A Natural Approach To Health
Living With Angina
I had a question the other day about angina.
Angina is a type of chest pain or discomfort that happens when there’s not enough blood flow to your heart.
Angina can be dangerous.
So it’s important to pay attention to your symptoms, know what’s typical for you, learn how to control it, and know when to call for help.
There are 2 types of angina:
1. Stable angina has a typical pattern.
You can usually predict when it will happen.
It happens when your heart is working harder and needs more oxygen, like during exercise.
Your symptoms go away when you rest.
2. Unstable angina is unexpected, and resting or taking nitroglycerin doesn’t help.
Your doctor will probably diagnose unstable angina if you’re having symptoms for the first time or if your symptoms are getting worse, lasting longer, happening more often, or happening at rest.
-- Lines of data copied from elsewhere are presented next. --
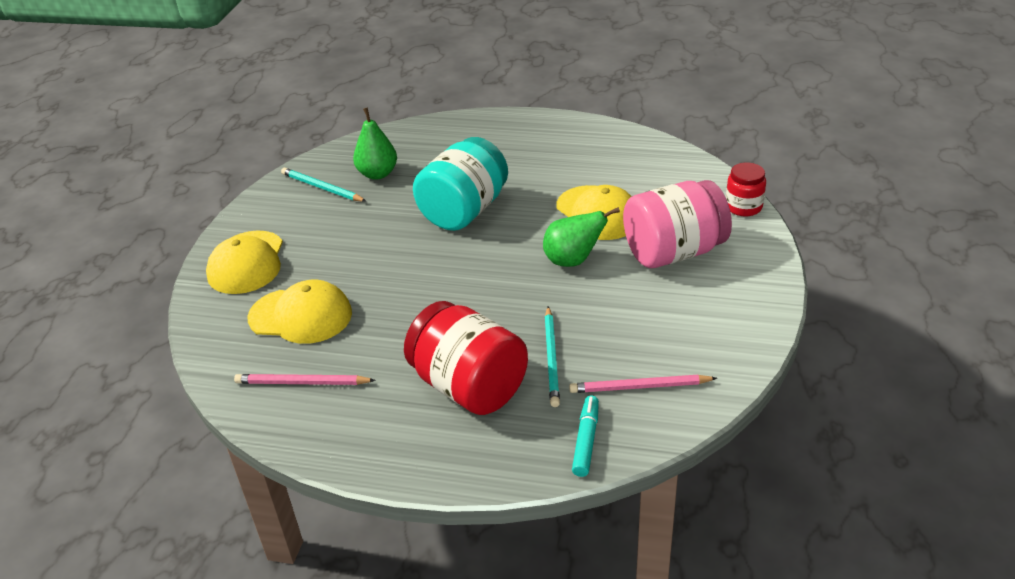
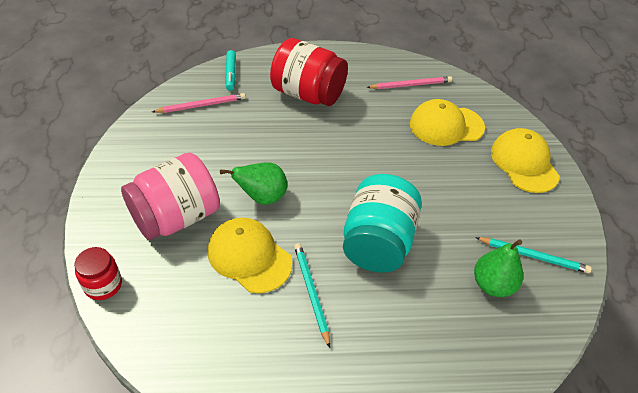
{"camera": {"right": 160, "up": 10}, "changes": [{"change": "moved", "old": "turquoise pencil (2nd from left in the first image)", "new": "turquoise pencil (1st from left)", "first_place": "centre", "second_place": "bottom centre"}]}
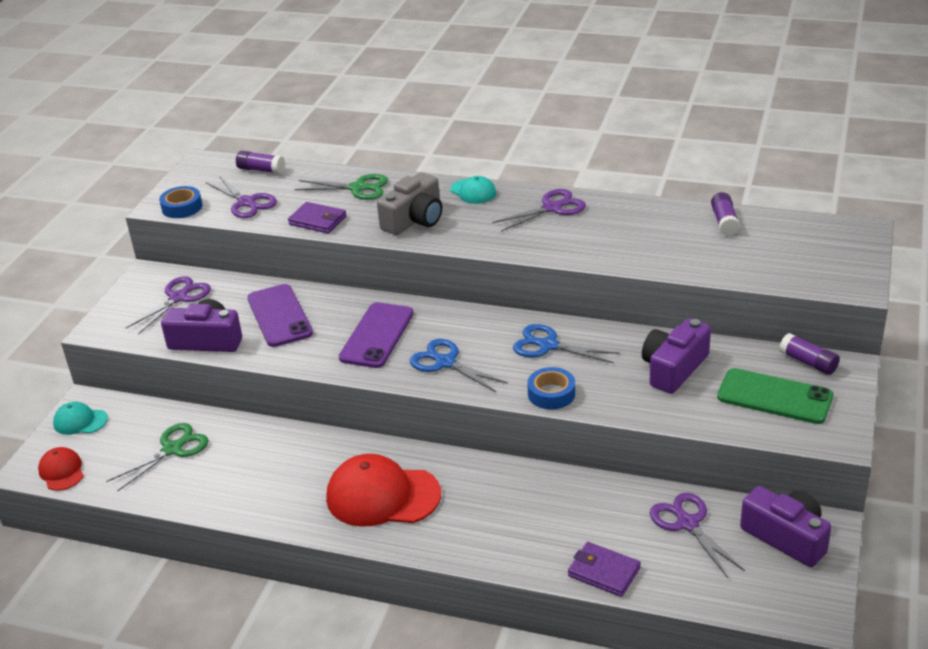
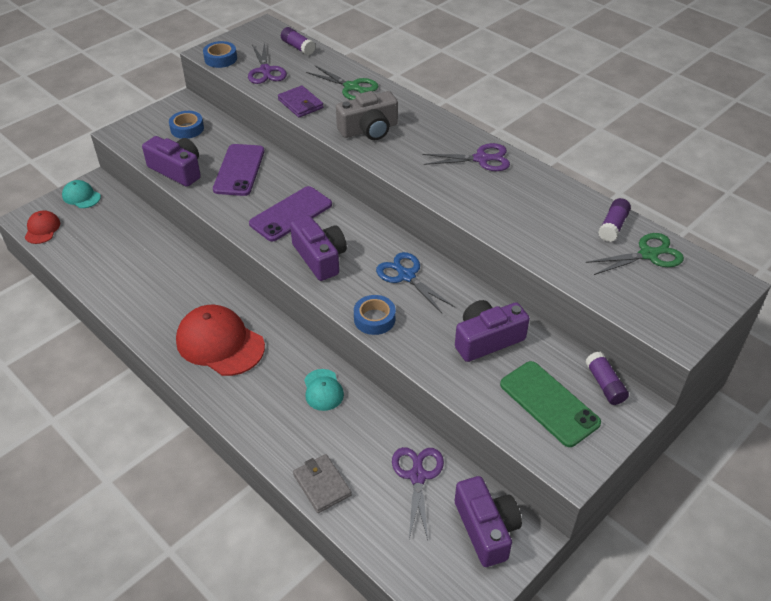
{"camera": {"right": 25, "up": 10}, "changes": [{"change": "replaced", "old": "purple scissors (1st from left)", "new": "blue tape (1st from left)", "first_place": "middle left", "second_place": "top left"}, {"change": "replaced", "old": "blue scissors (1st from left)", "new": "purple camera (2nd from left)", "first_place": "centre", "second_place": "centre"}, {"change": "recoloured", "old": "purple wallet (2nd from left)", "new": "grey wallet", "first_place": "bottom centre", "second_place": "bottom centre"}, {"change": "moved", "old": "turquoise cap (2nd from left)", "first_place": "top centre", "second_place": "centre"}, {"change": "moved", "old": "green scissors (1st from left in the first image)", "new": "green scissors (2nd from left)", "first_place": "bottom left", "second_place": "middle right"}]}
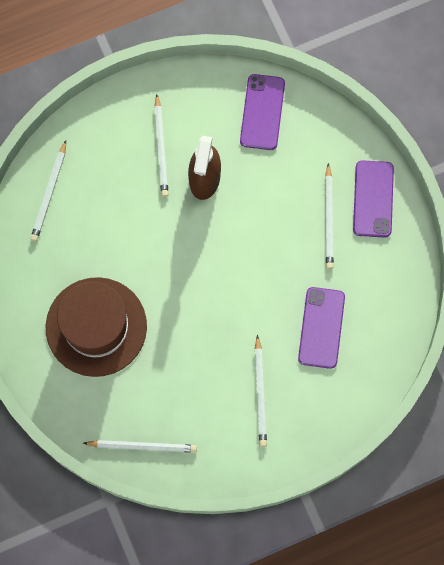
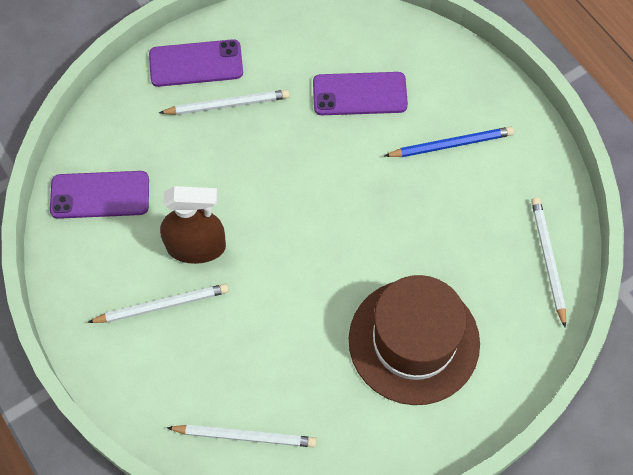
{"camera": {"right": -100, "up": -10}, "changes": [{"change": "recoloured", "old": "white pencil (4th from left)", "new": "blue pencil", "first_place": "bottom centre", "second_place": "top right"}]}
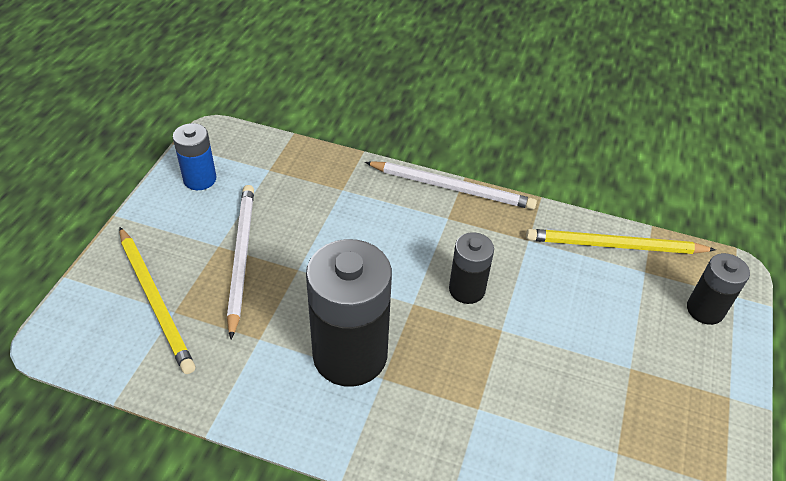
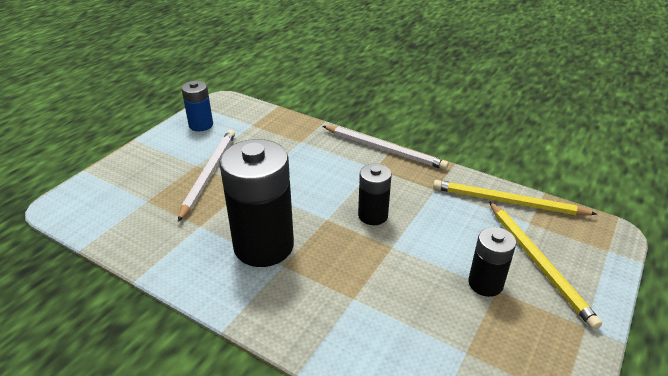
{"camera": {"right": 15, "up": -10}, "changes": [{"change": "moved", "old": "black battery (3rd from left)", "first_place": "middle right", "second_place": "bottom right"}, {"change": "moved", "old": "yellow pencil (1st from left in the first image)", "new": "yellow pencil (2nd from left)", "first_place": "middle left", "second_place": "bottom right"}]}
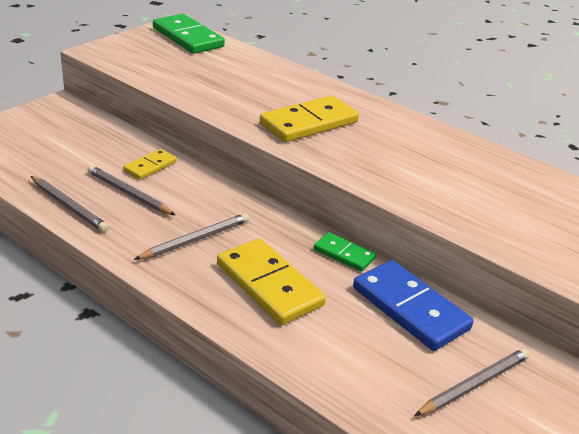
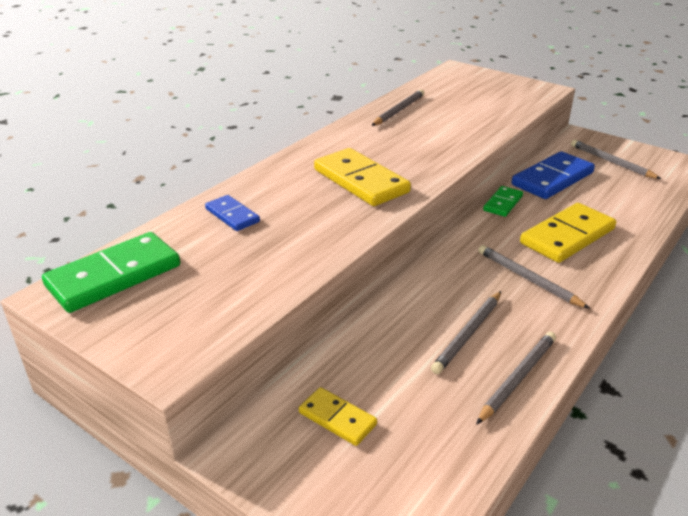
{"camera": {"right": -90, "up": 0}, "changes": [{"change": "added", "new": "blue domino (1st from left)", "second_place": "centre"}, {"change": "moved", "old": "yellow domino (1st from left)", "first_place": "middle left", "second_place": "bottom centre"}, {"change": "added", "new": "grey pencil (1st from left)", "second_place": "top centre"}]}
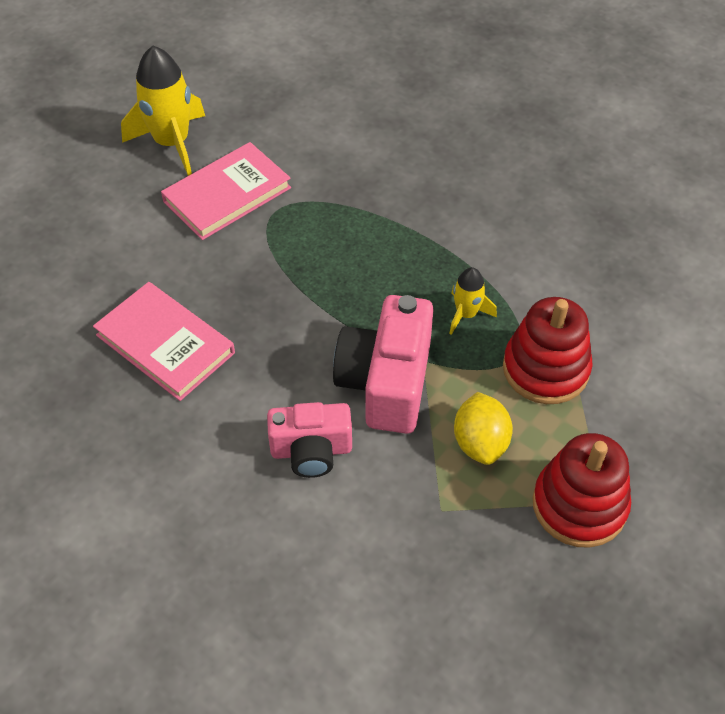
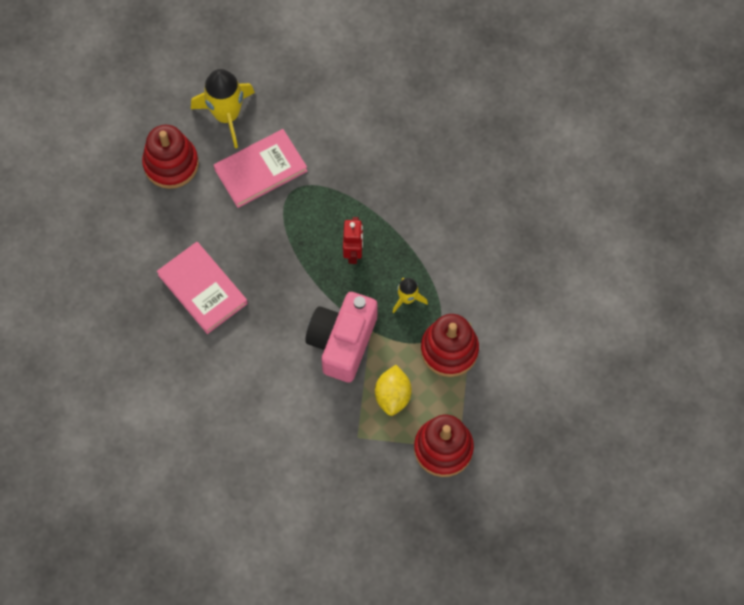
{"camera": {"right": 10, "up": 15}, "changes": [{"change": "added", "new": "red stacking toy (1st from left)", "second_place": "top left"}, {"change": "added", "new": "red robot", "second_place": "centre"}, {"change": "removed", "old": "pink camera (1st from left)", "first_place": "centre"}]}
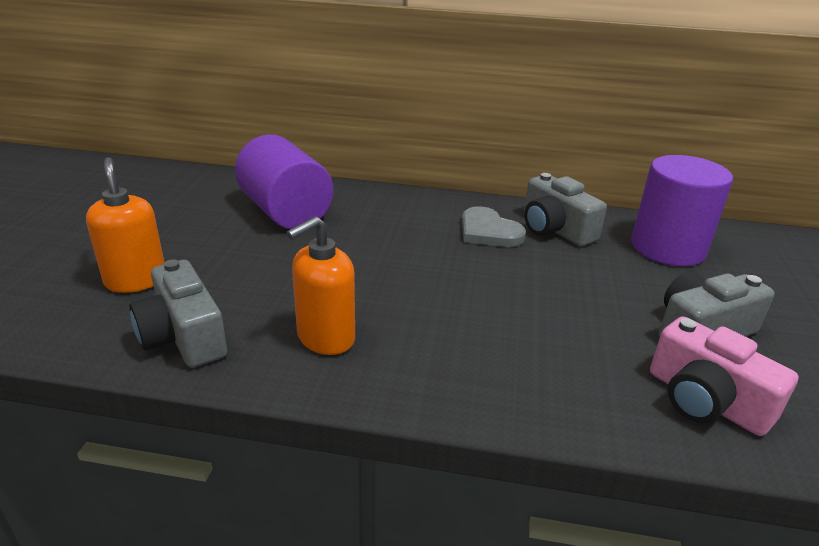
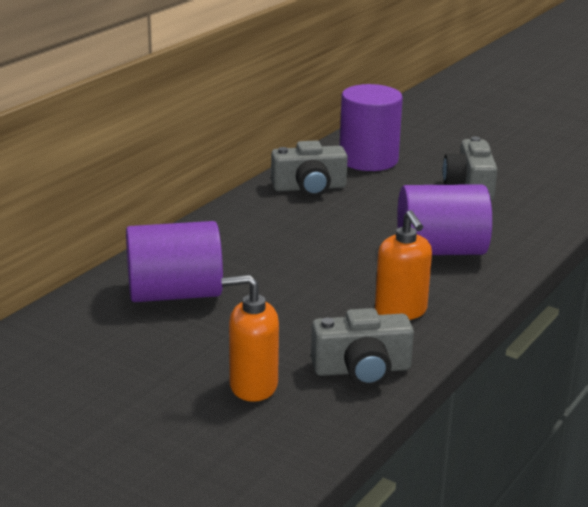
{"camera": {"right": -65, "up": -5}, "changes": [{"change": "added", "new": "purple cylinder (3rd from left)", "second_place": "middle right"}, {"change": "removed", "old": "grey heart", "first_place": "centre"}, {"change": "removed", "old": "pink camera", "first_place": "bottom right"}]}
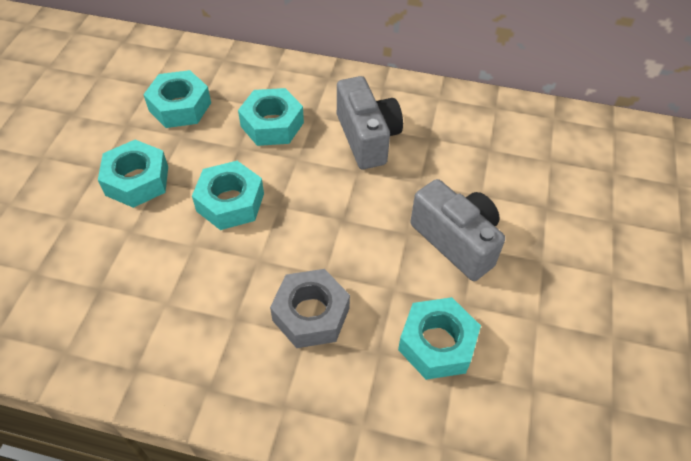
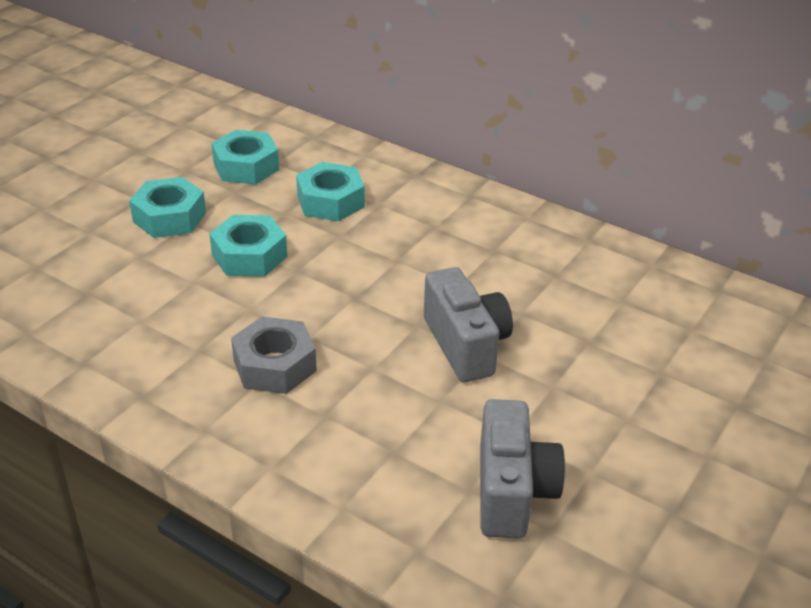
{"camera": {"right": 20, "up": -15}, "changes": [{"change": "moved", "old": "grey camera (1st from left in the first image)", "new": "grey camera (2nd from left)", "first_place": "top centre", "second_place": "bottom centre"}, {"change": "removed", "old": "turquoise nut (5th from left)", "first_place": "bottom centre"}]}
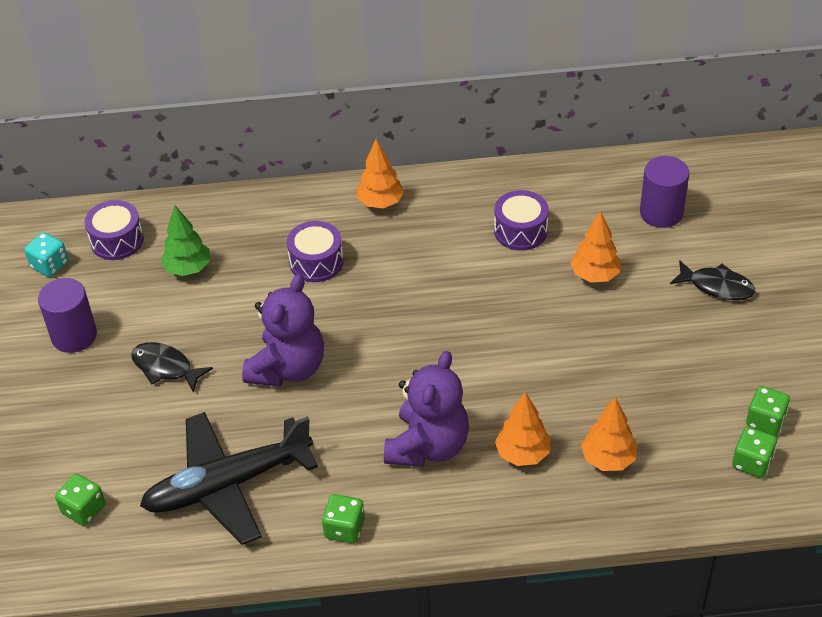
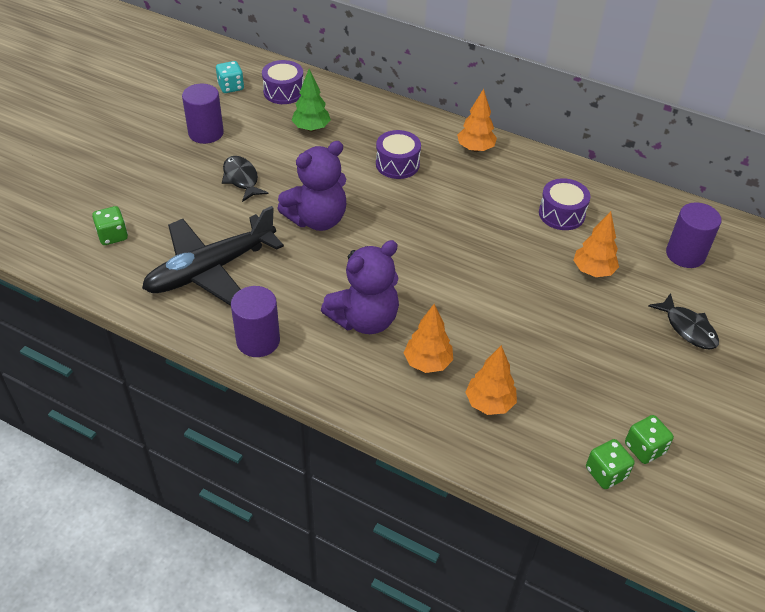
{"camera": {"right": 30, "up": 0}, "changes": [{"change": "turned", "old": "black plane", "first_place": "bottom left", "second_place": "middle left", "degrees": -45}, {"change": "replaced", "old": "green dice (2nd from left)", "new": "purple cylinder (2nd from left)", "first_place": "bottom centre", "second_place": "centre"}]}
Unstable angina is a warning sign that a heart attack may happen soon, so it requires immediate treatment.
Unstable angina has symptoms similar to a heart attack:
>Chest pain or pressure, or a strange feeling in your chest.
>Shortness of breath.
>Nausea or vomiting.
>Pain, pressure, or a strange feeling in your back, neck, jaw, or upper belly, or in one or both shoulders or arms.
>Lightheadedness or sudden weakness.
>A fast or irregular heartbeat.
If you have any symptoms of angina, see your doctor.
If you have symptoms of a heart attack, act fast.
Quick treatment could save your life.
>Call 911 or other emergency services immediately.
Describe your symptoms, and say you could be having a heart attack.
>Stay on the phone.
The emergency operator will tell you what to do.
The operator may tell you to chew 1 adult-strength or 2 to 4 low-dose aspirin.
Aspirin helps keep blood from clotting, so it may help you survive a heart attack.
>Wait for an ambulance. Don’t try to drive yourself.
The paramedics can begin lifesaving treatments even before you arrive at the hospital.
If you can’t reach emergency services, have someone drive you to the hospital right away.
Don’t drive yourself unless you have absolutely no other choice.
If you think you’re having unstable angina but you’re not sure, follow the steps listed above.
Unstable angina can lead to a heart attack or death, so you need to have it checked right away.
To deal with non-emergency angina and get heart healthy at home it’s beneficial to:
*Drink 6-8 cups of purified water daily to hydrate and flush toxins.
*Increase exercise and movement as much as possible.
*Increase stress and relaxation techniques: yoga, meditation, prayer, deep breathing, etc. Consider energy medicine.
*Address emotional connections.
*Increase fresh air, sunshine, connect with nature.
*Increase essential fats (flax oil, olive oil, Omega-3 oils).
*Increase fresh, raw fruits and veggies (organic when possible).
*Consider fresh juicing; consume fresh garlic and onions.
*Increase fiber intake; ensure good bowel function; avoid constipation; consider liver and/or colon cleanse.
*Consider an arterial cleansing program.
*Investigate use of herbs (hawthorn, valerian).
*Monitor blood pressure, cholesterol, triglyceride and homocysteine levels.
*Decrease toxic exposures of all kinds (food and environmental).
*Decrease “hidden allergies”.
*Decrease any and all hydrogenated, trans fats, deep-fried foods, margarine, fast foods, etc.
*Decrease sugar, sweets, white flour products, processed foods.
*Understand and control diabetes.
*Avoid tobacco, alcohol, caffeine, soda pop.
*Decrease excess weight, particularly around your mid-section.
*Understand your medications and possible side effects.
*Understand your family history and address any concerns. Practice preventive measures.
*Investigate possible connection to dental procedures; consult a holistic dentist.
*Eliminate MSG and all artificial sweeteners as they are neurotoxins.
*Decrease processed meats, deli meats (nitrates).